I strongly dislike voice control. Speech is a high-latency, low-bandwidth, error-prone medium. A button is a button. One bit, clear unambiguous.
Tactile controls can become so thoroughly integrated in muscle memory that well-designed tools and machines (including cars) feel like an extension of thought. Think "volume up", it just happens automatically from thought to fingers to buttons.
Compare that to a multi-word speech command that requires perfect diction and phrasing over a span of five seconds. That's five seconds of distraction, longer if the command has to be repeated, vs milliseconds for the button.
Part of pilot training in the old days in the Air Force was the pilot was blindfolded, and the instructor would call out a control's name, and the pilot had to put his hands on the control.
Or he wouldn't be rated to fly the airplane.

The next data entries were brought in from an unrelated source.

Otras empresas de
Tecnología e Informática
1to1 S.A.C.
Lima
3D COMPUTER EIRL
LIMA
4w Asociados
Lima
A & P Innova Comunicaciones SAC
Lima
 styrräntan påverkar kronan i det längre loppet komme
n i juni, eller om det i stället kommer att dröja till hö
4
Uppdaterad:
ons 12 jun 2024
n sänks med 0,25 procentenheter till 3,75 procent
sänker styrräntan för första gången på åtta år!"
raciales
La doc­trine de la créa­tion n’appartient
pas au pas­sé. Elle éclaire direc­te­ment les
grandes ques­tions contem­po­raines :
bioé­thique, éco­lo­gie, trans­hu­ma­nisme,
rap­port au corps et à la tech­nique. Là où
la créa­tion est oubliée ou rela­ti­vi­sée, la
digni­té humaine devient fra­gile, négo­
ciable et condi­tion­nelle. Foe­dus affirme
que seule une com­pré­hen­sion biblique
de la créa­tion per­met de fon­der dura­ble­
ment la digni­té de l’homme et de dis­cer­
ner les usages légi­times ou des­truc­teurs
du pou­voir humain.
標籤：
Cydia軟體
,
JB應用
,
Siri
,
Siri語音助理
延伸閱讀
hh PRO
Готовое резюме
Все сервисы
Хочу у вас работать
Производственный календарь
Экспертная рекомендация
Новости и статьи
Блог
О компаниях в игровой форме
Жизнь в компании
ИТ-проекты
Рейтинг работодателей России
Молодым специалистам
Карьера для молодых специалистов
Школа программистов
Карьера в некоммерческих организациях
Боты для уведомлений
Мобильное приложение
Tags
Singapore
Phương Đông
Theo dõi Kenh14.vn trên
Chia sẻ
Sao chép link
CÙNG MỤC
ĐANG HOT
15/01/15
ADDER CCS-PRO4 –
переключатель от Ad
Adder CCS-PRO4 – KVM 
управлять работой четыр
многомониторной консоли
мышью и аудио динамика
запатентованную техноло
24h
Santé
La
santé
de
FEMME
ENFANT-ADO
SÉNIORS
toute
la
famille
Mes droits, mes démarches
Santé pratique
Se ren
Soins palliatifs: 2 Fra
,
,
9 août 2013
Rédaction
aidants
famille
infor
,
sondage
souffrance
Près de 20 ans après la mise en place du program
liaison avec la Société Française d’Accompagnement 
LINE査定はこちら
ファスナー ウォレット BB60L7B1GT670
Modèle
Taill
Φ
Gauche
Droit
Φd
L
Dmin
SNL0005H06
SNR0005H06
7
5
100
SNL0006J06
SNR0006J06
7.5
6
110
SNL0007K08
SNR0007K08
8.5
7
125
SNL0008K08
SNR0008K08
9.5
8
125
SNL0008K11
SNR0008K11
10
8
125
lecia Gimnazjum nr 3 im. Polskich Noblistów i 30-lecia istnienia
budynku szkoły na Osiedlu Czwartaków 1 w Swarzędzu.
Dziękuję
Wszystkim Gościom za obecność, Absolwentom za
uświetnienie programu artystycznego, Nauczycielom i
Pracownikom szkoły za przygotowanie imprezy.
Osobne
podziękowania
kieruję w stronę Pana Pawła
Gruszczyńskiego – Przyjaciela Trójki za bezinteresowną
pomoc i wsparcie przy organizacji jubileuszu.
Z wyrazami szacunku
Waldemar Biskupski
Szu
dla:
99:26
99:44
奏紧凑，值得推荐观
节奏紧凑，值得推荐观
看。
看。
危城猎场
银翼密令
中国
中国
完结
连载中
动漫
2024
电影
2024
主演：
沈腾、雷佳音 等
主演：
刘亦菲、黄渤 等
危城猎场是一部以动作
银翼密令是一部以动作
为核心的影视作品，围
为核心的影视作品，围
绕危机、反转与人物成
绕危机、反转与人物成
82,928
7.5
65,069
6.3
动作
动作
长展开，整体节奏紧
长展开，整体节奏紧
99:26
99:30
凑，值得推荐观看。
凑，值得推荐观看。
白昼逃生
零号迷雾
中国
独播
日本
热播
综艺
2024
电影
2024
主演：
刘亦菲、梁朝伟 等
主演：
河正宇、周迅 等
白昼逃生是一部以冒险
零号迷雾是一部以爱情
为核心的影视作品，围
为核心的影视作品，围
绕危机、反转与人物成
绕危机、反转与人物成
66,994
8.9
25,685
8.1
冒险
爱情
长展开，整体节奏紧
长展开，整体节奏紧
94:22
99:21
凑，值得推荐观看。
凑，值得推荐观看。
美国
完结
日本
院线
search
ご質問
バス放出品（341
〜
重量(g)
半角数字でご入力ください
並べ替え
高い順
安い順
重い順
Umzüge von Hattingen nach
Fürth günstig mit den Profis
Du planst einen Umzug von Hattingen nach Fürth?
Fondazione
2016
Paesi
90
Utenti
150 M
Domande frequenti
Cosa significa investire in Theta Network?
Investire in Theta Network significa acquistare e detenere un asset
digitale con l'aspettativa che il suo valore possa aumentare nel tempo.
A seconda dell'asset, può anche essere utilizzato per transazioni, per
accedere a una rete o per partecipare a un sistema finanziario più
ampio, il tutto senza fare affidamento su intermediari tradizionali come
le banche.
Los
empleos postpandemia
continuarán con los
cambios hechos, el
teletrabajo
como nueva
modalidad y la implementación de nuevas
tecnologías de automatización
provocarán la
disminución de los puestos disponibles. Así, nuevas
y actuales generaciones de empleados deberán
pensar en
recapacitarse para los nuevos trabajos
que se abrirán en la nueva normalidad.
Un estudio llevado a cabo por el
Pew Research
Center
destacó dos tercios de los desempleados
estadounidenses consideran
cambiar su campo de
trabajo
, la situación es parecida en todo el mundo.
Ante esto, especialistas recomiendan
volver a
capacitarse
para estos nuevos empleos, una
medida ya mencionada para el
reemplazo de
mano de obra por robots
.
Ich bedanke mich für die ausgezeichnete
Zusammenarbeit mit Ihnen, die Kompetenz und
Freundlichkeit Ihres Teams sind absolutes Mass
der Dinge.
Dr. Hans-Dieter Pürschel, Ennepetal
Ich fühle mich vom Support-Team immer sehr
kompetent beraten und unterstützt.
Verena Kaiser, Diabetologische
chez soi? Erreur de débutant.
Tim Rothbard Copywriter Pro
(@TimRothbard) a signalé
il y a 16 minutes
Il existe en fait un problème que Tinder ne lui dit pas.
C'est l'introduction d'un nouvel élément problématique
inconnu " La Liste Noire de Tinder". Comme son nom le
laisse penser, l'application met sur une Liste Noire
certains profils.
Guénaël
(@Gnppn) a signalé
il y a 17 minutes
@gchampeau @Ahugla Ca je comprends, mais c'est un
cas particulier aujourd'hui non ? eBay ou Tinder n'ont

In an airliner, the critical controls are all uniquely shaped, so the pilot knows by the feel which is which.
I agree, and the voice control implementations I've seen leave a lot to be desired. But they do work without taking your eyes off the road, or hands off the steering wheel.
I think the most common commands can all be mapped to buttons on the steering wheel, which similarly is as close to possible as "negligible reduced driving capacity to use" without the tediousness of voice control.
But I do think the theoretical safety benefits of physical buttons that are not on the steering wheel as compared to touchscreens for features beyond the ones commonly used while driving are probably overstated.
I share your dislike for voice control. But using it for some non-essential controls (like the air conditioning) while driving a car is the one place I've thought of where I would be comfortable using it.
And there's still room on the steering wheel for knobs for the most common controls, and voice control is often available.